→ **Consignes de travail**
Condensez en quelques phrases le paragraphe de l'extrait présenté qui commence par « Ces travaux ne dispensent pas », sans perdre ses idées principales.

→ **Extrait présenté**
====

Ces travaux ne dispensent pas de recourir aux textes, car c’est par les textes que nous sommes obligés de les contrôler. Mais alors, se disait M. Fustel de Coulanges, pourquoi ne point commencer par interroger les originaux ? Puisqu’on ne peut se passer des sources, vaut-il pas mieux s’adresser directement à elles quand on a encore l’esprit libre et qu’on n’a pas eu le temps de se faire une opinion d’emprunt ? Ce n’est pas un bon moyen de comprendre un texte que de le lire à travers l’interprétation d’autrui. Entre le texte et l’esprit prévenu qui le lit, il s’établit une sorte de conflit inavoué ; l’esprit se refuse à saisir ce qui est contraire à son idée, et le résultat ordinaire de ce conflit n’est pas que l’esprit se rende à l’évidence du texte, mais plutôt que le texte cède, plie, s’accommode à l’opinion préconçue par l’esprit[3]. Un pareil danger n’est pas à craindre lorsqu’on entre en contact avec le document sans intermédiaire, et qu’on ne s’est pas habitué auparavant à le considérer sous un jour spécial. Outre qu’on en reçoit dans ce cas une impression plus vive, il semble que Ce texte directement consulté nous procure une vision plus juste de la réalité. Si habile qu’il soit, Augustin Thierry est un peintre moins fidèle des mœurs mérovingiennes que Grégoire de Tours.

====

→ **Matériel recueilli**
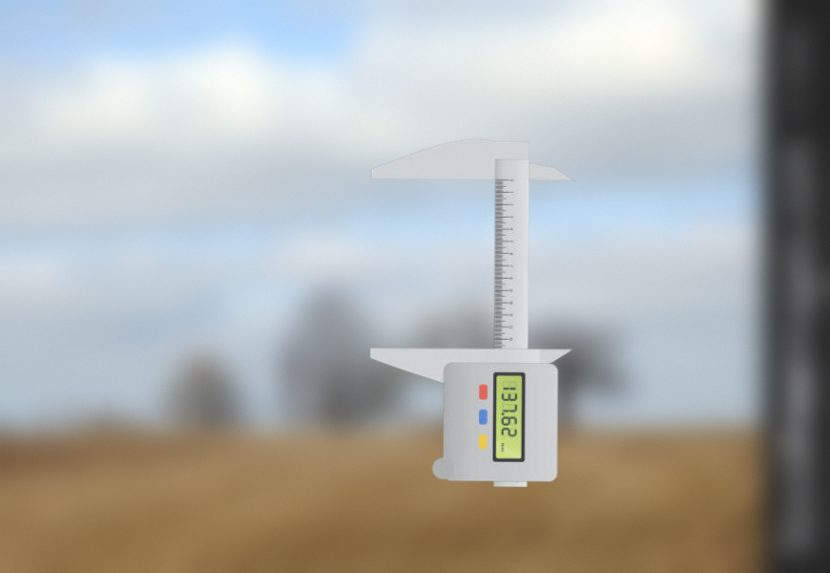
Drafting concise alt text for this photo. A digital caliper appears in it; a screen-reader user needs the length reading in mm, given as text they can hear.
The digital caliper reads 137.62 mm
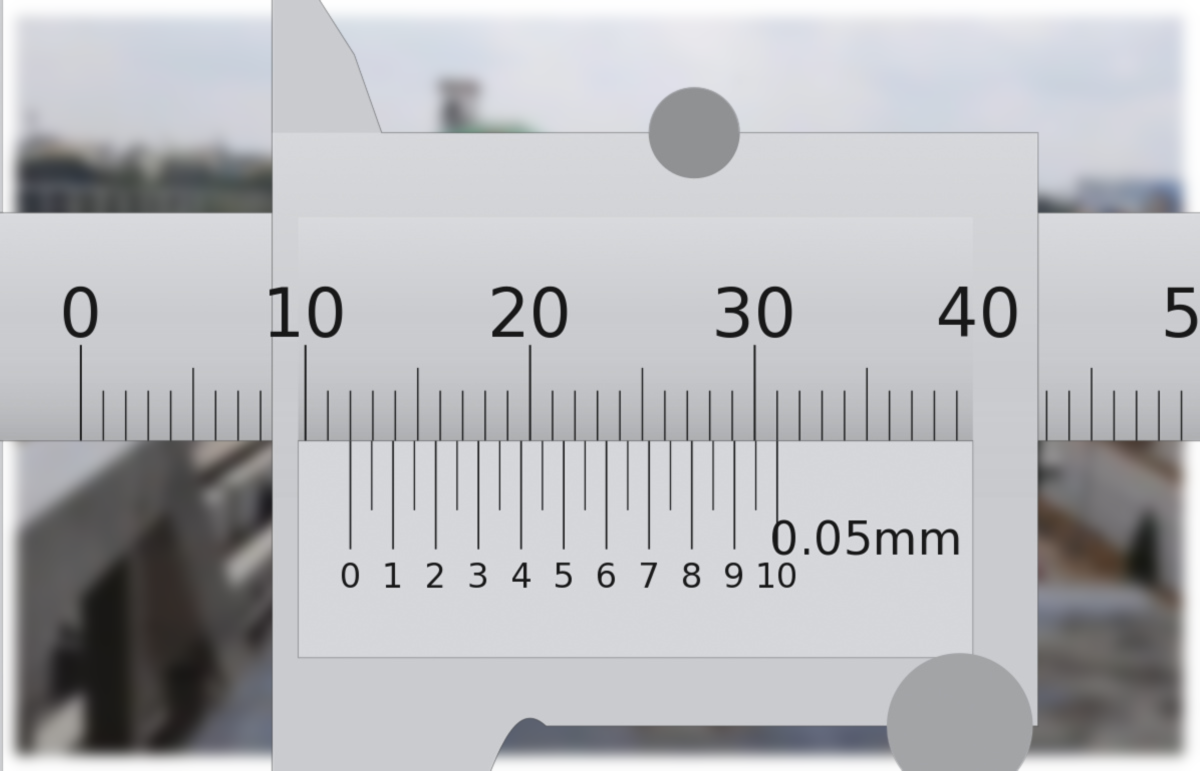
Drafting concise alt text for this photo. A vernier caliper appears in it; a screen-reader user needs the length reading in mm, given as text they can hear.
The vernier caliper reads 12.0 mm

====

→ **Votre solution**
Ces travaux ne dispensent pas de recourir aux textes, qui servent à les contrôler. D'où la question de Fustel de Coulanges : pourquoi ne pas interroger d'abord les originaux, tant que l'esprit est libre de toute opinion empruntée ? Lire un texte à travers l'interprétation d'autrui crée un conflit inavoué où, le plus souvent, c'est le texte qui plie devant l'idée préconçue. Le contact direct avec le document écarte ce danger et donne une impression plus vive et une vision plus juste de la réalité. Ainsi, Grégoire de Tours peint plus fidèlement les mœurs mérovingiennes qu'Augustin Thierry, si habile soit-il.